Week 5 Flashcards
Basic Idea of Vector Space Model
- Relevance is same as similarity
- if a document is similar to the query it has higher relevance
Vector Space Model Framework
- Represent document/query by term vector
Query vector q is query term weight
Document vector d is document term weight
How is relevance measured in VSM
based on similarity of two vectors
What is a bit vector representation
1 word is present, 0 word is absent
What is Similarity instantiation Dot Product?

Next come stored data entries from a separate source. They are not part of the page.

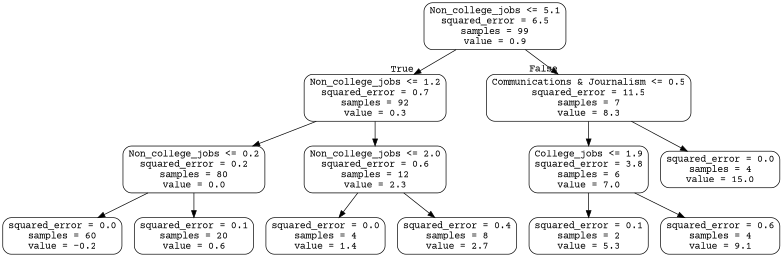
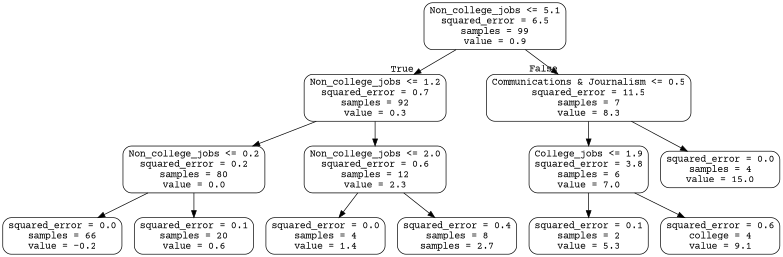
  digraph {
    fontname="Courier Prime"
    node [color=black fontname="Courier Prime" shape=box style=rounded]
    edge [fontname="Courier Prime"]
    n1 [label="Non_college_jobs <= 5.1\nsquared_error = 6.5\nsamples = 99\nvalue = 0.9"]
    n2 [label="Non_college_jobs <= 1.2\nsquared_error = 0.7\nsamples = 92\nvalue = 0.3"]
    n3 [label="Communications & Journalism <= 0.5\nsquared_error = 11.5\nsamples = 7\nvalue = 8.3"]
    n4 [label="Non_college_jobs <= 0.2\nsquared_error = 0.2\nsamples = 80\nvalue = 0.0"]
    n5 [label="Non_college_jobs <= 2.0\nsquared_error = 0.6\nsamples = 12\nvalue = 2.3"]
    n6 [label="College_jobs <= 1.9\nsquared_error = 3.8\nsamples = 6\nvalue = 7.0"]
    n7 [label="squared_error = 0.0\nsamples = 4\nvalue = 15.0"]
-   n8 [label="squared_error = 0.0\nsamples = 60\nvalue = -0.2"]
+   n8 [label="squared_error = 0.0\nsamples = 66\nvalue = -0.2"]
    n9 [label="squared_error = 0.1\nsamples = 20\nvalue = 0.6"]
    n10 [label="squared_error = 0.0\nsamples = 4\nvalue = 1.4"]
-   n11 [label="squared_error = 0.4\nsamples = 8\nvalue = 2.7"]
+   n11 [label="squared_error = 0.4\nsamples = 8\nsamples = 2.7"]
    n12 [label="squared_error = 0.1\nsamples = 2\nvalue = 5.3"]
-   n13 [label="squared_error = 0.6\nsamples = 4\nvalue = 9.1"]
+   n13 [label="squared_error = 0.6\ncollege = 4\nvalue = 9.1"]
    n1 -> n2 [headlabel=True labelangle=45 labeldistance=2.5]
    n1 -> n3 [headlabel=False labelangle=-45 labeldistance=2.5]
    n2 -> n4
    n2 -> n5
    n3 -> n6
    n3 -> n7
    n4 -> n8
    n4 -> n9
    n5 -> n10
    n5 -> n11
    n6 -> n12
    n6 -> n13
  }
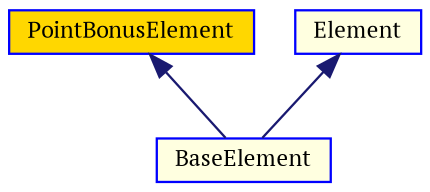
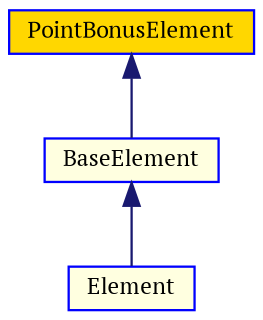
  digraph {
    fontname="PT Serif"
    node [color=blue fillcolor=lightyellow fontname="PT Serif" fontsize=10 shape=record style=filled]
    edge [color=midnightblue dir=back fontname="PT Serif" fontsize=10 labelfontname=Helvetica labelfontsize=10 style=solid]
    n1 [fontcolor=black height=0.2 label=BaseElement width=0.4]
    n2 [fillcolor=gold height=0.2 label=PointBonusElement width=0.4]
    n3 [height=0.2 label=Element width=0.4]
    n2 -> n1
-   n3 -> n1
+   n1 -> n3
  }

- Common method to measure similarity
- Similarity between vector and query
- Yields a score to rank
Dot Product example
Get all words in V list
create query vector with V words with 1
create document vector with words given 1/0 for each document
compute dot product
Problem of VSM
- should terms have same weight
- should some terms be more important
- should term frequency be considered
Improved VSM instantiation
- make specific term more important
- add in term frequency vector weighting
Improved VSM example
Rank with TF weighting
Get query in vector term frequency and each document term frequency then compute dot product
How to penalize popular terms in VSM
IDF weighting function is smoothed by log IDF = log(M+1/k) M = docs in collection K = docs containing word
- now compare dot product my multiplying word vector value or count with IDF * count
VSM with BM25
multiply vector by TF transformation of (K+1) c(w,d) / c(w,d) + k X IDF
ranking function = C(w,q) * Above
What is the impact of document length to TR
- Penalize long document with long document normalizer
Why is a document longer
document has more words -> meaningless, need more penalty
document has more contents -> meaningful, need less penalty
How to normalize/penalize doc length
Use pivot length normalizer - Normalizer = 1 if document length is average
Otherwise Normalizer = 1 - b + b (document length/ average document length)